- _What is being asked_: After locating the line that contains "right front paw: (240, 178)" in the data below, set down exactly that line and each one after it through the line that contains "left elbow: (346, 639)", and nothing more.

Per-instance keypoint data
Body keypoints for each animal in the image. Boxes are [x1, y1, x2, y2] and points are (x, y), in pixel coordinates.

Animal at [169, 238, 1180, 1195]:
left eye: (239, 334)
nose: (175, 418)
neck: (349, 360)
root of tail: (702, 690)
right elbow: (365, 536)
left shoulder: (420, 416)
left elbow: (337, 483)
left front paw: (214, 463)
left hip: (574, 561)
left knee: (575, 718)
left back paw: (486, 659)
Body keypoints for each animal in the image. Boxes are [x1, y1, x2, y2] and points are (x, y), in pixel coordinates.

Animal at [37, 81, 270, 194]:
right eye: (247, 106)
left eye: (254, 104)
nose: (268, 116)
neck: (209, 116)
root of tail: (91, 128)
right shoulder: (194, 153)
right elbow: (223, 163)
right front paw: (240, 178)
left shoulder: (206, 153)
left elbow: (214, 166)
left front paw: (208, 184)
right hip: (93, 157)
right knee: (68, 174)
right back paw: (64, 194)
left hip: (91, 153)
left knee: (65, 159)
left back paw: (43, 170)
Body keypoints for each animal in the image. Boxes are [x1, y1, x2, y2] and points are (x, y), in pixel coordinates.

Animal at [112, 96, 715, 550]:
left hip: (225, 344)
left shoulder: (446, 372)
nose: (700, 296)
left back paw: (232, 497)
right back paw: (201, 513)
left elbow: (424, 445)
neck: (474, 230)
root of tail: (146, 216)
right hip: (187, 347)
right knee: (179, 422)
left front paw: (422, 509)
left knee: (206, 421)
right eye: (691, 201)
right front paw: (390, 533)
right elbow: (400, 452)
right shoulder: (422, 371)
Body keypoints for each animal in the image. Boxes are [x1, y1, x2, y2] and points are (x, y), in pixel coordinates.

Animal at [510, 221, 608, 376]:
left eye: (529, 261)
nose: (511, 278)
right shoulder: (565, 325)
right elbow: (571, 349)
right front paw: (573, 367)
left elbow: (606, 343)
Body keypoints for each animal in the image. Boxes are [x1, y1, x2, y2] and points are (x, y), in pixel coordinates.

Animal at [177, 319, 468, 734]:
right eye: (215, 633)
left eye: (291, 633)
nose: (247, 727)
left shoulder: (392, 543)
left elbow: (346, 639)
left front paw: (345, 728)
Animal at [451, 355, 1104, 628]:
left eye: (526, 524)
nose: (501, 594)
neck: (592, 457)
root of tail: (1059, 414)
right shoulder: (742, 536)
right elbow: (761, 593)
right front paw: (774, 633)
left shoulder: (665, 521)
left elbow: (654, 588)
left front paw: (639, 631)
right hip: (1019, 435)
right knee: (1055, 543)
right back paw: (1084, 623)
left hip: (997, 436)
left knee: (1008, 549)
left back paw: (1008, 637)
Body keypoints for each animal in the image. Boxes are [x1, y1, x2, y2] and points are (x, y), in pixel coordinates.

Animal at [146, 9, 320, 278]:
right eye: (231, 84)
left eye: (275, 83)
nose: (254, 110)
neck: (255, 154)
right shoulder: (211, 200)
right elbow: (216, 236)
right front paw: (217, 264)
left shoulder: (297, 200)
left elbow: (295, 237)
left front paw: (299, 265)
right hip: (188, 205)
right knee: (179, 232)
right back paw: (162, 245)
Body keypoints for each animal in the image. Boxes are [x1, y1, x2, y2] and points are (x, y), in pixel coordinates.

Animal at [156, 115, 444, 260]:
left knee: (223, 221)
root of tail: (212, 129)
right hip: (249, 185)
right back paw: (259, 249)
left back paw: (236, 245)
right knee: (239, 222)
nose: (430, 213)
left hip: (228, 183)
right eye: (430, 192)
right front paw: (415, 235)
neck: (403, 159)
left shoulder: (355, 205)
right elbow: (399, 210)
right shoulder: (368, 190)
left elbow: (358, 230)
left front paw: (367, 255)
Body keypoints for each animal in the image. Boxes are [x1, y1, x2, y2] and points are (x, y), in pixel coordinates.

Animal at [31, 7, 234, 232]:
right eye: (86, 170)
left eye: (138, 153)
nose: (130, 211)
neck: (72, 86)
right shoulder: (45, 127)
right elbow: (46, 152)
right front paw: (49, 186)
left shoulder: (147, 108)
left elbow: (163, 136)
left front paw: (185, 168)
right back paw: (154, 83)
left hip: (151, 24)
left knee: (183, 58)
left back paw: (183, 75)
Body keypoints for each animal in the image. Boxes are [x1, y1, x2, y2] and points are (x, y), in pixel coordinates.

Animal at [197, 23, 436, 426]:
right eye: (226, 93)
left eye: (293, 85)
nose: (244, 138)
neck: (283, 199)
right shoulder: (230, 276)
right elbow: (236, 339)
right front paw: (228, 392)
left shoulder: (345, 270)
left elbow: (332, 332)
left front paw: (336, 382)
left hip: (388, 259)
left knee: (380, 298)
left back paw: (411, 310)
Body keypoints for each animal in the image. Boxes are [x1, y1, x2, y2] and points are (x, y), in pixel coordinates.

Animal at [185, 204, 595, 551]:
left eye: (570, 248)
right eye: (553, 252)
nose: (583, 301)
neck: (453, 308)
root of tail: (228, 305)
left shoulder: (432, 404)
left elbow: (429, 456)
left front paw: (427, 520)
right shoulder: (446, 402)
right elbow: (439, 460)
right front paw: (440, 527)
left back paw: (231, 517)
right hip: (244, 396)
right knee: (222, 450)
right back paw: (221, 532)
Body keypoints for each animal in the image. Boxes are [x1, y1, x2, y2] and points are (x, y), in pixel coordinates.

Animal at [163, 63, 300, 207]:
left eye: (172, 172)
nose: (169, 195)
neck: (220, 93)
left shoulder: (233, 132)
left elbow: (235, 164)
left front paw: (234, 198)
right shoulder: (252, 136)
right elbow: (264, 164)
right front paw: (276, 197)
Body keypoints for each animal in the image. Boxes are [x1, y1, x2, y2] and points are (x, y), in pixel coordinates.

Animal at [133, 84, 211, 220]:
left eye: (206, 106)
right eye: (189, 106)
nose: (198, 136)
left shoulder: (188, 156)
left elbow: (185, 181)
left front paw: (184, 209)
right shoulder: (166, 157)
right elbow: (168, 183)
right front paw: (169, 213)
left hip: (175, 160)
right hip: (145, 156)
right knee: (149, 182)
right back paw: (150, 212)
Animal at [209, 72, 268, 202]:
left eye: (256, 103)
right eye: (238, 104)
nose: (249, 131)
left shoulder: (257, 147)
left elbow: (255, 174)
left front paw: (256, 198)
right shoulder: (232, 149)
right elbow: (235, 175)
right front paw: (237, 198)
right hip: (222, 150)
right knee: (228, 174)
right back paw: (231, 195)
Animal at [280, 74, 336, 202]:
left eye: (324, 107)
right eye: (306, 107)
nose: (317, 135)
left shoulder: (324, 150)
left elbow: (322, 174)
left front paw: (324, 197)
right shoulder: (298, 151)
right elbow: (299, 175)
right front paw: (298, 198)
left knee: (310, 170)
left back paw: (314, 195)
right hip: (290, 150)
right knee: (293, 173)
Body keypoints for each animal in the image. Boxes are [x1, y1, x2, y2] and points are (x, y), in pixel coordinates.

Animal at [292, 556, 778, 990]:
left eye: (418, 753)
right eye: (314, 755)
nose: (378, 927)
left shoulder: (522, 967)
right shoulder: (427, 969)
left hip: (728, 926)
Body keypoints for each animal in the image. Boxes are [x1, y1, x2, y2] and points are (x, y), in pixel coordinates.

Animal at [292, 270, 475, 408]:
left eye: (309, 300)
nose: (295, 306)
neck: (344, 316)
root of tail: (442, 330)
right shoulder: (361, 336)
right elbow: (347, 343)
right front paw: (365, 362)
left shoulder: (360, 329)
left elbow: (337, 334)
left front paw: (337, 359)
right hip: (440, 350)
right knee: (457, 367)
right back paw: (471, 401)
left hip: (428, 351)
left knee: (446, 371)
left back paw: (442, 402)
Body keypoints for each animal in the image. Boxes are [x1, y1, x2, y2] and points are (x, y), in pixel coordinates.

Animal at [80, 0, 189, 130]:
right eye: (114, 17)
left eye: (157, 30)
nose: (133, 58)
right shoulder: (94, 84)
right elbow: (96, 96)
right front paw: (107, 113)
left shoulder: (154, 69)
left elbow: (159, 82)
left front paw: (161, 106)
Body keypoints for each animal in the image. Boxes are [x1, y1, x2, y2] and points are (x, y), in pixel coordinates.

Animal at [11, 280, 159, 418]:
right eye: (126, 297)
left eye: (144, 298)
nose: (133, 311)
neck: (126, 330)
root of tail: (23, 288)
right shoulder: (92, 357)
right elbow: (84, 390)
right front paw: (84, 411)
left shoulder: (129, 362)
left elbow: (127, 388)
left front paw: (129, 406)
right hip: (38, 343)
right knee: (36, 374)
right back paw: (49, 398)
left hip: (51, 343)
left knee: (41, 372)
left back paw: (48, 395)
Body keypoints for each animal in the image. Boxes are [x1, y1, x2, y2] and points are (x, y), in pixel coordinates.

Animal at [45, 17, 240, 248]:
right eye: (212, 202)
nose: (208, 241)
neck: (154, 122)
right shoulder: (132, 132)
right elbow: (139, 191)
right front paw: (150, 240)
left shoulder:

- _Solution to this exercise_:
right front paw: (240, 178)
left shoulder: (206, 153)
left elbow: (214, 166)
left front paw: (208, 184)
right hip: (93, 157)
right knee: (68, 174)
right back paw: (64, 194)
left hip: (91, 153)
left knee: (65, 159)
left back paw: (43, 170)
Body keypoints for each animal in the image. Boxes are [x1, y1, x2, y2] and points are (x, y), in pixel coordinates.

Animal at [112, 96, 715, 550]:
left hip: (225, 344)
left shoulder: (446, 372)
nose: (700, 296)
left back paw: (232, 497)
right back paw: (201, 513)
left elbow: (424, 445)
neck: (474, 230)
root of tail: (146, 216)
right hip: (187, 347)
right knee: (179, 422)
left front paw: (422, 509)
left knee: (206, 421)
right eye: (691, 201)
right front paw: (390, 533)
right elbow: (400, 452)
right shoulder: (422, 371)
Body keypoints for each animal in the image. Boxes are [x1, y1, x2, y2] and points are (x, y), in pixel coordinates.

Animal at [510, 221, 608, 376]:
left eye: (529, 261)
nose: (511, 278)
right shoulder: (565, 325)
right elbow: (571, 349)
right front paw: (573, 367)
left elbow: (606, 343)
Body keypoints for each animal in the image. Boxes are [x1, y1, x2, y2] and points are (x, y), in pixel coordinates.

Animal at [177, 319, 468, 734]:
right eye: (215, 633)
left eye: (291, 633)
nose: (247, 727)
left shoulder: (392, 543)
left elbow: (346, 639)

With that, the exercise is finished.